As Pittsburgh City Council continues its debate over how to best use parking assets to shore up the city’s flagging pension fund, it has issued a subpoena to Mayor Luke Ravenstahl to turn over pension fund data by noon Friday. Council President Darlene Harris says the subpoena asks for the data to be sent to the state rather than to her office. Harris says the Pennsylvania Municipal Retirement System requested the data in 2009 and never received it. Council members contacted the fund asking for the data and Secretary James Allen informed them that the numbers were never produced. The subpoena asks for the names of everyone in the city pension fund and demographic data about them including monthly payments, age and sex. Harris says council members are exploring exactly what it would mean to the city if the state took over the city-run fund. The mayor’s office has said that it would be forced to increase payments by more than 25 million dollars a year under a state take over. Council hopes the state will use the data to come up with an exact number of how much it will be required to pay into the system on an annual basis if there is a takeover. Currently the city’s pension program is less than 30% funded and the state has said if that number does not hit 50% by the end of the year it will take control of the fund.

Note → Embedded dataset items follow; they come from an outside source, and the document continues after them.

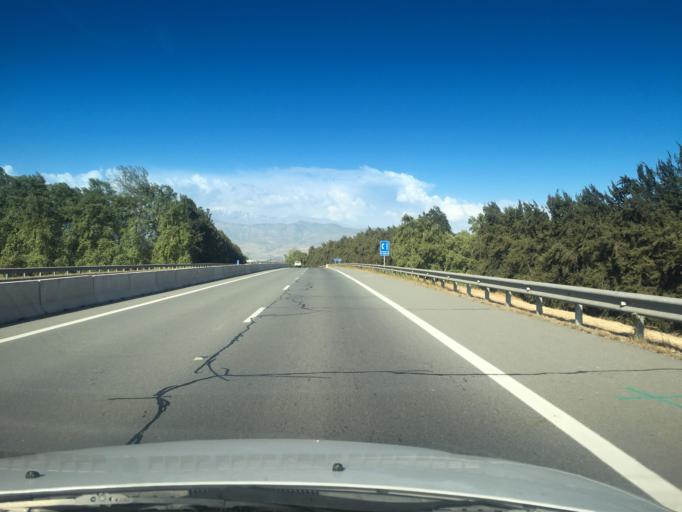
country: CL
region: Santiago Metropolitan
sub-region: Provincia de Chacabuco
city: Chicureo Abajo
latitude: -33.2938
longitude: -70.7134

Mayor Ravenstahl has said that if there is a state takeover it would mean annual city payments to the pension fund would increase by as much as $27 million, resulting in budget cuts and/or tax hikes.
Councilman Bill Peduto says neither Council nor the Pennsylvania Municipal Retirement System knows where the mayor got the $27 million figure. Peduto says they need the subpoenaed information so as to determine an accurate figure. Peduto added that it wouldn't be a state takeover but rather the city's pension fund would be managed by the Retirement System which already manages 900 other pension funds.
Council has given itself till the end of the month to come up with alternatives to the mayor’s plan to lease the parking assets for the next 50 years to J.P. Morgan Asset Management and Connecticut-based LAZ Parking, for more than $450 million. Harris says the tight time line forced council to go the route of a subpoena rather than relying on a letter to the mayor’s office. However, Harris says she also sent a more friendly request directly to the mayor’s office.